▸ SUPPLIED PASSAGE:
☆ ☆ ☆ ☆
Category	Hive data type
String	CHAR, VARCHAR, and STRING
Integer	TINYINT, SMALLINT, INT, INTEGER, and BIGINT
Floating point	FLOAT, DOUBLE, and DECIMAL
Date and time	TIMESTAMP and DATE
Boolean	BOOLEAN

Preparations before data synchronization

The preparations vary based on the data source configuration mode.

Alibaba Cloud Instance Mode

If you select this mode and want to synchronize Object Storage Service (OSS ) tables in the selected instance, you must select an access identity, which can be an Alibaba Cloud account, a RAM user, or a RAM role. Make sure that the selected access identity has required OSS permissions. Otherwise, data synchronization will fail due to insufficient read and write permissions.

Important

A connectivity test does not verify the data read and write permissions.

Connection String Mode

Configuration for the use of DLF to manage Hive metadata

If you use Data Lake Formation (DLF) to manage metadata of Hive data sources, you need to add the following configuration in the Extended parameters field of the Add Hive data source dialog box when you configure the Hive data source:

{"dlf.catalog.id" : "my_catalog_xxxx"}

my_catalog_xxxx is the value of the dlf.catalog.id parameter that is configured for Hive in EMR.

High availability configuration

If High Service Availability is turned on for the E-MapReduce (EMR) Hive cluster, you must configure items related to the high availability feature in the Extended parameters field of the Add Hive data source dialog box when you configure the Hive data source. The following code provides an example. You can obtain the values of the configuration items on the Services tab of the EMR Hive cluster in the EMR console.

{
// Advanced parameters related to high availability.
☆ ☆ ☆ ☆
▸ ROWS:
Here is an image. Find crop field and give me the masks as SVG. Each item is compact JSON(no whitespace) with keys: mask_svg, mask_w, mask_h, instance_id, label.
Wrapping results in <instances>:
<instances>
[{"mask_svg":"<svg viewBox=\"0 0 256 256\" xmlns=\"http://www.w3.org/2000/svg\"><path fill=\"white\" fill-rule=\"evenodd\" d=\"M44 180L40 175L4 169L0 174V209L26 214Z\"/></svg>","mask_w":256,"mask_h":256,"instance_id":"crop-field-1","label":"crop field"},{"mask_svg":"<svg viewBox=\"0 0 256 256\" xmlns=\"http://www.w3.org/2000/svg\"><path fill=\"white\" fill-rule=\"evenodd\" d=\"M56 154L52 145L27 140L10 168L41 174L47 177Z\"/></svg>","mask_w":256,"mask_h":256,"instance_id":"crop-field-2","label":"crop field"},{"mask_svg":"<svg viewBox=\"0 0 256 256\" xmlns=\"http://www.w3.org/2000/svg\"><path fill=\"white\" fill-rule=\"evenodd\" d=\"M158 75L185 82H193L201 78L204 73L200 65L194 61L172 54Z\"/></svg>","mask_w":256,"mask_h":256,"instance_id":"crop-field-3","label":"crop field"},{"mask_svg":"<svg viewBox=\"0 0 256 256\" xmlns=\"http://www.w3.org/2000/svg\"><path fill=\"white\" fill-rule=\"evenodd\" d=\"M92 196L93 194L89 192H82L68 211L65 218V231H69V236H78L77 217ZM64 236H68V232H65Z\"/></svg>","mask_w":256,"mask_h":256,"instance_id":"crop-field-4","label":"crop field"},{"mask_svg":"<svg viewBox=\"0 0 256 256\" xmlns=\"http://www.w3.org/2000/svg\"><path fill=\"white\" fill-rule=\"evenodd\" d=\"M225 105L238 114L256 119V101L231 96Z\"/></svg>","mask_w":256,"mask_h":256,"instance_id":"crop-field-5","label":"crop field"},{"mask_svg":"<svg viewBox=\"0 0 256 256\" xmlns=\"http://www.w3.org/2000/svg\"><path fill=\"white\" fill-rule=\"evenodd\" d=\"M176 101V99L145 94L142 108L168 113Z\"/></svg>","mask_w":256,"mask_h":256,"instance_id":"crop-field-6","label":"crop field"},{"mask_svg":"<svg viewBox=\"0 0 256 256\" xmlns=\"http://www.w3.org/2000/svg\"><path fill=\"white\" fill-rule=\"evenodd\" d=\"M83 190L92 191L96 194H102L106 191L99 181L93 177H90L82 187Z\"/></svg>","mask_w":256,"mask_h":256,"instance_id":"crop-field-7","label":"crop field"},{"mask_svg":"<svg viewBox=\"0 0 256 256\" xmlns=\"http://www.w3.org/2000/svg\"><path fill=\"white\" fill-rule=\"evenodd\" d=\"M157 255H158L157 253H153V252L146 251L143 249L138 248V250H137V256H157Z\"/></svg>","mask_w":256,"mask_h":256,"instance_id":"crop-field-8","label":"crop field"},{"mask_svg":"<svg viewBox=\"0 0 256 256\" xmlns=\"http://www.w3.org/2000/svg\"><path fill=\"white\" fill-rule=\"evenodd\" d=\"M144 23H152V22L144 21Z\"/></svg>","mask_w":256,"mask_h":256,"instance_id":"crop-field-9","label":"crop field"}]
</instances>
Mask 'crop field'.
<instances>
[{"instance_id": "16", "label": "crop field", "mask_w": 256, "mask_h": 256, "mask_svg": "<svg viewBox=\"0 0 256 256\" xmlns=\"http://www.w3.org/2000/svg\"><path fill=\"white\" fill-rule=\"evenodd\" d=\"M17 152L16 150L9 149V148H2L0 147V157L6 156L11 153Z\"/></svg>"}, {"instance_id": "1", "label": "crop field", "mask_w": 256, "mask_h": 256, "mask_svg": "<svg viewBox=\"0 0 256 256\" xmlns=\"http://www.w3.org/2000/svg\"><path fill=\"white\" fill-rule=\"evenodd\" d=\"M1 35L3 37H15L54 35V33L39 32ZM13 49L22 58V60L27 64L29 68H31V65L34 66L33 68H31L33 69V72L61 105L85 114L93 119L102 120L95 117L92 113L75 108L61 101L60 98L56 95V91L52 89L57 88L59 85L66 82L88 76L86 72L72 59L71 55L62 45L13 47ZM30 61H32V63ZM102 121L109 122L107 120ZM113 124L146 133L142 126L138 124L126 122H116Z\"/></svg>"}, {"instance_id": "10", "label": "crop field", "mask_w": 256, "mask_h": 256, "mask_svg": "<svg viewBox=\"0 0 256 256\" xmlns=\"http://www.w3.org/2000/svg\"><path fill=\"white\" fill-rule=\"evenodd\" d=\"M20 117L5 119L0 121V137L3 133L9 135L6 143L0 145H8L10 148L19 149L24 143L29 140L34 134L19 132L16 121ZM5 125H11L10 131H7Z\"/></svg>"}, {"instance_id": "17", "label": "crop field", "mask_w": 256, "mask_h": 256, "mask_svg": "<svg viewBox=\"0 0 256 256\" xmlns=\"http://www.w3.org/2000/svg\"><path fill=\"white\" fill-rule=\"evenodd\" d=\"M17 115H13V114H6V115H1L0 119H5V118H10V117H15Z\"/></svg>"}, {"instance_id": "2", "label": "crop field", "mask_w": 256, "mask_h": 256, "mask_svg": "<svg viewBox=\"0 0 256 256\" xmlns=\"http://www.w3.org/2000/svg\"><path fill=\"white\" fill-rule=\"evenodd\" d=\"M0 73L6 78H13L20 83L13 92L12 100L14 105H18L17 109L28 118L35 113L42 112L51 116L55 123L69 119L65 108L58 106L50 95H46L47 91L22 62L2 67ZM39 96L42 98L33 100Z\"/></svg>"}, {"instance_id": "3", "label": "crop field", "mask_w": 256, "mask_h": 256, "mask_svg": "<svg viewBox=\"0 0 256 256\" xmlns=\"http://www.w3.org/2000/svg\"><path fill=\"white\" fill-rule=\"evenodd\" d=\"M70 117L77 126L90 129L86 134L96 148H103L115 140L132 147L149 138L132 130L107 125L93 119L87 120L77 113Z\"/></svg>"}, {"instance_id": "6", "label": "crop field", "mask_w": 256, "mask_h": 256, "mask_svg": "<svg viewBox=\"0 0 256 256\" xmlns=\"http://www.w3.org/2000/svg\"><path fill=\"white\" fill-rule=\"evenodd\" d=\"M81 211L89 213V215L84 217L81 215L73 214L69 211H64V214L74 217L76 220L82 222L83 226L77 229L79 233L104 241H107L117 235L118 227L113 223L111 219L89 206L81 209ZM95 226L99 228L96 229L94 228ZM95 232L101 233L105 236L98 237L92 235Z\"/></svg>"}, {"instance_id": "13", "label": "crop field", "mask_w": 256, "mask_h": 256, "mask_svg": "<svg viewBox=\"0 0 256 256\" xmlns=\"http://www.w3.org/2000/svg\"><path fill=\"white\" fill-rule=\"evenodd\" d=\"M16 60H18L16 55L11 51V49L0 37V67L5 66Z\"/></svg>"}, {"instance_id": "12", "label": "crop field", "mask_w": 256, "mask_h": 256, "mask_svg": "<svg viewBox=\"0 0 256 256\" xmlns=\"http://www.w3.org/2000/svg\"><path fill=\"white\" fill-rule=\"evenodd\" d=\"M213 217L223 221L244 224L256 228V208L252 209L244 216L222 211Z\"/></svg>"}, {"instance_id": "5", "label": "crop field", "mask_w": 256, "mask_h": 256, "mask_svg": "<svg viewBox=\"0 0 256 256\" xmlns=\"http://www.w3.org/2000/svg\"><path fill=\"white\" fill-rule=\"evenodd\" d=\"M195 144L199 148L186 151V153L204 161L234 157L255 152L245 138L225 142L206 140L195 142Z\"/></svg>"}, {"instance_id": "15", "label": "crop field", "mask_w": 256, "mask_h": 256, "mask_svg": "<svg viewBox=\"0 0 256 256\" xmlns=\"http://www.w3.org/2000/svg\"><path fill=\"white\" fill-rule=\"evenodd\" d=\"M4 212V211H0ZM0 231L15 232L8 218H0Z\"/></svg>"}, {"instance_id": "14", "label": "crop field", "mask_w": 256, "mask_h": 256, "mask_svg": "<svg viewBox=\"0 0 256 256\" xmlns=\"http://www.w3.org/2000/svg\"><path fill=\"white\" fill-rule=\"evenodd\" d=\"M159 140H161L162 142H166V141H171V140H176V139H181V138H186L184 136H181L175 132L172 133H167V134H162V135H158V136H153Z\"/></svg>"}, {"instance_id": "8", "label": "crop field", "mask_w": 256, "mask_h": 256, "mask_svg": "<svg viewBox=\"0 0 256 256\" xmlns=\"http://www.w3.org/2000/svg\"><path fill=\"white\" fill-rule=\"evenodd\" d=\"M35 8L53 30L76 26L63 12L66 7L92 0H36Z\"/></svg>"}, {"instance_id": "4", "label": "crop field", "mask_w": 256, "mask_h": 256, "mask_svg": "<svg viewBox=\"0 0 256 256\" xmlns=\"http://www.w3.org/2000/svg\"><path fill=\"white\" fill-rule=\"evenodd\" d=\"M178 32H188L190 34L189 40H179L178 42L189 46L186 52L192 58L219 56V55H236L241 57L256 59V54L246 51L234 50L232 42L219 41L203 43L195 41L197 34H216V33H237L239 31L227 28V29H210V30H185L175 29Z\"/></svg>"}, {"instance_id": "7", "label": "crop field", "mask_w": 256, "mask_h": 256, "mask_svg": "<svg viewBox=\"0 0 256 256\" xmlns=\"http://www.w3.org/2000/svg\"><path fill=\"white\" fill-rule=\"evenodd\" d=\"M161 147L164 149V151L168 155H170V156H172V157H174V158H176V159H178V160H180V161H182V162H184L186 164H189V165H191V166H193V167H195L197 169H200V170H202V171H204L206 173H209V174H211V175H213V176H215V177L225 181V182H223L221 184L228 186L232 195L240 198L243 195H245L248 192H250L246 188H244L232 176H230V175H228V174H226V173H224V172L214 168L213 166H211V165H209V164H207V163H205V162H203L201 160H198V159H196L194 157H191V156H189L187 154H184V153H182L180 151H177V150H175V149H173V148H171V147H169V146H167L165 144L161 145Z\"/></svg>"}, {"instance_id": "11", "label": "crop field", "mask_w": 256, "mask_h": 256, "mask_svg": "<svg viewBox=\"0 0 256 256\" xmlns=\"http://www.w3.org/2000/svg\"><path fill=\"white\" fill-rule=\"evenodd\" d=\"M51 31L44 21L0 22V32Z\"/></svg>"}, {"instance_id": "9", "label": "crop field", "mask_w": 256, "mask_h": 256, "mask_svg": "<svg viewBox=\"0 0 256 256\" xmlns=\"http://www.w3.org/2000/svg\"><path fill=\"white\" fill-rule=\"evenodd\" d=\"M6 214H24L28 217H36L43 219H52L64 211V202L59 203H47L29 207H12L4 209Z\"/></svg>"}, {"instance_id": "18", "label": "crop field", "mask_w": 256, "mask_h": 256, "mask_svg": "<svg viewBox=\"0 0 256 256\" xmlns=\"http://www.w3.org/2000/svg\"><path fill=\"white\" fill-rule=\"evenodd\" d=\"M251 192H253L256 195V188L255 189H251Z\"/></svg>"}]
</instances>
☆ ☆ ☆ ☆
▸ SET EXERCISE 1: Retype the part of the Hive data source text starting with "The preparations vary" and going on through "data read and write permissions.".
▸ SET EXERCISE 2: Write the next part of the Hive data source text, carrying on from its final line.
The rows stand apart from the Hive data source text.

▸ EXERCISE RESPONSE 1:
The preparations vary based on the data source configuration mode.

Alibaba Cloud Instance Mode

If you select this mode and want to synchronize Object Storage Service (OSS ) tables in the selected instance, you must select an access identity, which can be an Alibaba Cloud account, a RAM user, or a RAM role. Make sure that the selected access identity has required OSS permissions. Otherwise, data synchronization will fail due to insufficient read and write permissions.

Important

A connectivity test does not verify the data read and write permissions.

▸ EXERCISE RESPONSE 2:
"dfs.nameservices":"testDfs",
"dfs.ha.namenodes.testDfs":"namenode1,namenode2",
"dfs.namenode.rpc-address.testDfs.namenode1": "",
"dfs.namenode.rpc-address.testDfs.namenode2": "",
"dfs.client.failover.proxy.provider.testDfs":"org.apache.hadoop.hdfs.server.namenode.ha.ConfiguredFailoverProxyProvider"
// If you use OSS as the underlying storage, you can configure the following parameters that are required for connecting to OSS in the advanced parameters. You can also use another service as the underlying storage. 
"fs.oss.accessKeyId":"<yourAccessKeyId>",
"fs.oss.accessKeySecret":"<yourAccessKeySecret>",
"fs.oss.endpoint":"oss-cn-<yourRegion>-internal.aliyuncs.com"
}

Configuration of an OSS external table

If you use OSS as the underlying storage, you must take note of the following items:

The value of the defaultFS parameter must start with oss://. For example, the value can be in the oss://bucketName format.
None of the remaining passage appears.